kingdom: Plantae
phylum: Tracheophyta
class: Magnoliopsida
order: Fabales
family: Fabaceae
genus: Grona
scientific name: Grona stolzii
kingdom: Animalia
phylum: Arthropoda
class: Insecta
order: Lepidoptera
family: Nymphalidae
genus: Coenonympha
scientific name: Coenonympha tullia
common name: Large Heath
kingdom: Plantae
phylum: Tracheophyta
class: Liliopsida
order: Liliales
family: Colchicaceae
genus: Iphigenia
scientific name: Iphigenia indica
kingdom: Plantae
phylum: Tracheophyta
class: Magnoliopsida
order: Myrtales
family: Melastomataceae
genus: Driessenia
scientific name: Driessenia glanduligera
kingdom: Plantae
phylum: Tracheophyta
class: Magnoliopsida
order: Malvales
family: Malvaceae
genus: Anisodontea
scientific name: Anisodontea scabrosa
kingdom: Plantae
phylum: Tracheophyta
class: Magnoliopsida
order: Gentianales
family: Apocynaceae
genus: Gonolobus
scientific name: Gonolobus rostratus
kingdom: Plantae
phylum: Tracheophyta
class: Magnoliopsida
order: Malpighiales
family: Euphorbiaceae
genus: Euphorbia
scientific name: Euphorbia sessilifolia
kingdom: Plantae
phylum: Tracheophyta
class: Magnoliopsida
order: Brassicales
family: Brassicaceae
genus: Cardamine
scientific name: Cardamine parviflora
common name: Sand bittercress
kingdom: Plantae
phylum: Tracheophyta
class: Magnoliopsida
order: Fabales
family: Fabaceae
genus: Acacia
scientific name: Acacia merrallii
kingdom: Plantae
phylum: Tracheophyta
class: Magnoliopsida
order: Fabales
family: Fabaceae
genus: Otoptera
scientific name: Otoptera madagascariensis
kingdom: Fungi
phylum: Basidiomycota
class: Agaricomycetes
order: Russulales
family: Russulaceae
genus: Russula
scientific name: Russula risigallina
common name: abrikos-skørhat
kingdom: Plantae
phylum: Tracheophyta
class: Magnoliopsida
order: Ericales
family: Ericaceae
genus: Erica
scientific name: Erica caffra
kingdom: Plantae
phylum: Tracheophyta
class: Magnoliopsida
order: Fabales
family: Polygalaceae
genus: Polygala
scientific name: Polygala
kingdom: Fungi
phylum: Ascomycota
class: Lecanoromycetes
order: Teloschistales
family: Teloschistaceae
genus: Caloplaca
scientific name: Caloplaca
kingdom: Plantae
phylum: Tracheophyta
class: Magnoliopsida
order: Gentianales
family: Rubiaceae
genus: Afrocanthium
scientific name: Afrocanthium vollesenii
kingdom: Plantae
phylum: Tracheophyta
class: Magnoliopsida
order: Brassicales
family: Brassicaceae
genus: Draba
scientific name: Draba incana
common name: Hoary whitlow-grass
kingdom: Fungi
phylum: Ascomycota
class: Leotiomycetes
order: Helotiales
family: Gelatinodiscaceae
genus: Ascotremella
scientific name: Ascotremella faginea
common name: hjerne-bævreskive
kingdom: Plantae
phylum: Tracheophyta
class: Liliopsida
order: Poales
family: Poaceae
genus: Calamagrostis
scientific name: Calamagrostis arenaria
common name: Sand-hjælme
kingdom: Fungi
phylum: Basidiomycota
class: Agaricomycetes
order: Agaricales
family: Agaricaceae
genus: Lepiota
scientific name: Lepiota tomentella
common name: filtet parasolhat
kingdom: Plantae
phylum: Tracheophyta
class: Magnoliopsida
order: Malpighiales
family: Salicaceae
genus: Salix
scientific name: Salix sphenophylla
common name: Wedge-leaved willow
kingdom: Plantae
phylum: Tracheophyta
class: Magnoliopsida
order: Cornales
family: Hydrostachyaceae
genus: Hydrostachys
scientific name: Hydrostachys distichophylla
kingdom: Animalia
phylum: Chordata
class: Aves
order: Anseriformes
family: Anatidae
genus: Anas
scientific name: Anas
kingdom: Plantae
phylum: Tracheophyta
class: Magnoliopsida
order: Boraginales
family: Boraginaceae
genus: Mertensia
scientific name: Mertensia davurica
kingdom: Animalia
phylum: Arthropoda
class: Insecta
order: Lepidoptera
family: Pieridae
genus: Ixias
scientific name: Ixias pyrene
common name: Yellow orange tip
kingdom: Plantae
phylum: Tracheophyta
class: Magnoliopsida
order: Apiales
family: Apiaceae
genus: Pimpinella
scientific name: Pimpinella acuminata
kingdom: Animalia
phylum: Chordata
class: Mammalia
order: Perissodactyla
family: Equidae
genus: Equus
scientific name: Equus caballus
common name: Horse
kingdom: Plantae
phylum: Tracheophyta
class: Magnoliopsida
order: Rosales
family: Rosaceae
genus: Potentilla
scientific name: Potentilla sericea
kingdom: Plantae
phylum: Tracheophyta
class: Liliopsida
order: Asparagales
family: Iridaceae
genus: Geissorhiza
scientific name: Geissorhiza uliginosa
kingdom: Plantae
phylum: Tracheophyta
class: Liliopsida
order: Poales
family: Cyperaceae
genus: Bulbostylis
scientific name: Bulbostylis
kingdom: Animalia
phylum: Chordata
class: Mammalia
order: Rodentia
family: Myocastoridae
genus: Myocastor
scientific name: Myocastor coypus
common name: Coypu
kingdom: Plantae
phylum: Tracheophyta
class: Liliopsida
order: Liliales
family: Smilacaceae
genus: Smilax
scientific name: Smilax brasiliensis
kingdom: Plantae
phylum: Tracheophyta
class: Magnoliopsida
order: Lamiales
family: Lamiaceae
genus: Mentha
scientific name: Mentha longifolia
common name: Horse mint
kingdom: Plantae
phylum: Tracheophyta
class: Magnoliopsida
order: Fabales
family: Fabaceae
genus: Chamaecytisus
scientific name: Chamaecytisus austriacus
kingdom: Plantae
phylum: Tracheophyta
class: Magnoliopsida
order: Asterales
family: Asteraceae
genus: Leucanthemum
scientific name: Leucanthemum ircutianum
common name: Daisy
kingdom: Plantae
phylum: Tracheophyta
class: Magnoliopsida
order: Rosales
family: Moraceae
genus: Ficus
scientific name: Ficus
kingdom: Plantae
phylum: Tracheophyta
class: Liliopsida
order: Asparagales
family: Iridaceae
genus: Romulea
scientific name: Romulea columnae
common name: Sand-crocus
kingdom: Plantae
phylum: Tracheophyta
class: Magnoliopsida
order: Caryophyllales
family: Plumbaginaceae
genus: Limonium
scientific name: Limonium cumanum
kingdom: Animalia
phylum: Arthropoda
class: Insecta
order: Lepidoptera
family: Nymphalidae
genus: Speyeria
______________________________
## WRITTEN TASK:
Copy every line of the listing above word for word, keeping the original order.

## EXERCISE RESPONSE:
kingdom: Plantae
phylum: Tracheophyta
class: Magnoliopsida
order: Fabales
family: Fabaceae
genus: Grona
scientific name: Grona stolzii
kingdom: Animalia
phylum: Arthropoda
class: Insecta
order: Lepidoptera
family: Nymphalidae
genus: Coenonympha
scientific name: Coenonympha tullia
common name: Large Heath
kingdom: Plantae
phylum: Tracheophyta
class: Liliopsida
order: Liliales
family: Colchicaceae
genus: Iphigenia
scientific name: Iphigenia indica
kingdom: Plantae
phylum: Tracheophyta
class: Magnoliopsida
order: Myrtales
family: Melastomataceae
genus: Driessenia
scientific name: Driessenia glanduligera
kingdom: Plantae
phylum: Tracheophyta
class: Magnoliopsida
order: Malvales
family: Malvaceae
genus: Anisodontea
scientific name: Anisodontea scabrosa
kingdom: Plantae
phylum: Tracheophyta
class: Magnoliopsida
order: Gentianales
family: Apocynaceae
genus: Gonolobus
scientific name: Gonolobus rostratus
kingdom: Plantae
phylum: Tracheophyta
class: Magnoliopsida
order: Malpighiales
family: Euphorbiaceae
genus: Euphorbia
scientific name: Euphorbia sessilifolia
kingdom: Plantae
phylum: Tracheophyta
class: Magnoliopsida
order: Brassicales
family: Brassicaceae
genus: Cardamine
scientific name: Cardamine parviflora
common name: Sand bittercress
kingdom: Plantae
phylum: Tracheophyta
class: Magnoliopsida
order: Fabales
family: Fabaceae
genus: Acacia
scientific name: Acacia merrallii
kingdom: Plantae
phylum: Tracheophyta
class: Magnoliopsida
order: Fabales
family: Fabaceae
genus: Otoptera
scientific name: Otoptera madagascariensis
kingdom: Fungi
phylum: Basidiomycota
class: Agaricomycetes
order: Russulales
family: Russulaceae
genus: Russula
scientific name: Russula risigallina
common name: abrikos-skørhat
kingdom: Plantae
phylum: Tracheophyta
class: Magnoliopsida
order: Ericales
family: Ericaceae
genus: Erica
scientific name: Erica caffra
kingdom: Plantae
phylum: Tracheophyta
class: Magnoliopsida
order: Fabales
family: Polygalaceae
genus: Polygala
scientific name: Polygala
kingdom: Fungi
phylum: Ascomycota
class: Lecanoromycetes
order: Teloschistales
family: Teloschistaceae
genus: Caloplaca
scientific name: Caloplaca
kingdom: Plantae
phylum: Tracheophyta
class: Magnoliopsida
order: Gentianales
family: Rubiaceae
genus: Afrocanthium
scientific name: Afrocanthium vollesenii
kingdom: Plantae
phylum: Tracheophyta
class: Magnoliopsida
order: Brassicales
family: Brassicaceae
genus: Draba
scientific name: Draba incana
common name: Hoary whitlow-grass
kingdom: Fungi
phylum: Ascomycota
class: Leotiomycetes
order: Helotiales
family: Gelatinodiscaceae
genus: Ascotremella
scientific name: Ascotremella faginea
common name: hjerne-bævreskive
kingdom: Plantae
phylum: Tracheophyta
class: Liliopsida
order: Poales
family: Poaceae
genus: Calamagrostis
scientific name: Calamagrostis arenaria
common name: Sand-hjælme
kingdom: Fungi
phylum: Basidiomycota
class: Agaricomycetes
order: Agaricales
family: Agaricaceae
genus: Lepiota
scientific name: Lepiota tomentella
common name: filtet parasolhat
kingdom: Plantae
phylum: Tracheophyta
class: Magnoliopsida
order: Malpighiales
family: Salicaceae
genus: Salix
scientific name: Salix sphenophylla
common name: Wedge-leaved willow
kingdom: Plantae
phylum: Tracheophyta
class: Magnoliopsida
order: Cornales
family: Hydrostachyaceae
genus: Hydrostachys
scientific name: Hydrostachys distichophylla
kingdom: Animalia
phylum: Chordata
class: Aves
order: Anseriformes
family: Anatidae
genus: Anas
scientific name: Anas
kingdom: Plantae
phylum: Tracheophyta
class: Magnoliopsida
order: Boraginales
family: Boraginaceae
genus: Mertensia
scientific name: Mertensia davurica
kingdom: Animalia
phylum: Arthropoda
class: Insecta
order: Lepidoptera
family: Pieridae
genus: Ixias
scientific name: Ixias pyrene
common name: Yellow orange tip
kingdom: Plantae
phylum: Tracheophyta
class: Magnoliopsida
order: Apiales
family: Apiaceae
genus: Pimpinella
scientific name: Pimpinella acuminata
kingdom: Animalia
phylum: Chordata
class: Mammalia
order: Perissodactyla
family: Equidae
genus: Equus
scientific name: Equus caballus
common name: Horse
kingdom: Plantae
phylum: Tracheophyta
class: Magnoliopsida
order: Rosales
family: Rosaceae
genus: Potentilla
scientific name: Potentilla sericea
kingdom: Plantae
phylum: Tracheophyta
class: Liliopsida
order: Asparagales
family: Iridaceae
genus: Geissorhiza
scientific name: Geissorhiza uliginosa
kingdom: Plantae
phylum: Tracheophyta
class: Liliopsida
order: Poales
family: Cyperaceae
genus: Bulbostylis
scientific name: Bulbostylis
kingdom: Animalia
phylum: Chordata
class: Mammalia
order: Rodentia
family: Myocastoridae
genus: Myocastor
scientific name: Myocastor coypus
common name: Coypu
kingdom: Plantae
phylum: Tracheophyta
class: Liliopsida
order: Liliales
family: Smilacaceae
genus: Smilax
scientific name: Smilax brasiliensis
kingdom: Plantae
phylum: Tracheophyta
class: Magnoliopsida
order: Lamiales
family: Lamiaceae
genus: Mentha
scientific name: Mentha longifolia
common name: Horse mint
kingdom: Plantae
phylum: Tracheophyta
class: Magnoliopsida
order: Fabales
family: Fabaceae
genus: Chamaecytisus
scientific name: Chamaecytisus austriacus
kingdom: Plantae
phylum: Tracheophyta
class: Magnoliopsida
order: Asterales
family: Asteraceae
genus: Leucanthemum
scientific name: Leucanthemum ircutianum
common name: Daisy
kingdom: Plantae
phylum: Tracheophyta
class: Magnoliopsida
order: Rosales
family: Moraceae
genus: Ficus
scientific name: Ficus
kingdom: Plantae
phylum: Tracheophyta
class: Liliopsida
order: Asparagales
family: Iridaceae
genus: Romulea
scientific name: Romulea columnae
common name: Sand-crocus
kingdom: Plantae
phylum: Tracheophyta
class: Magnoliopsida
order: Caryophyllales
family: Plumbaginaceae
genus: Limonium
scientific name: Limonium cumanum
kingdom: Animalia
phylum: Arthropoda
class: Insecta
order: Lepidoptera
family: Nymphalidae
genus: Speyeria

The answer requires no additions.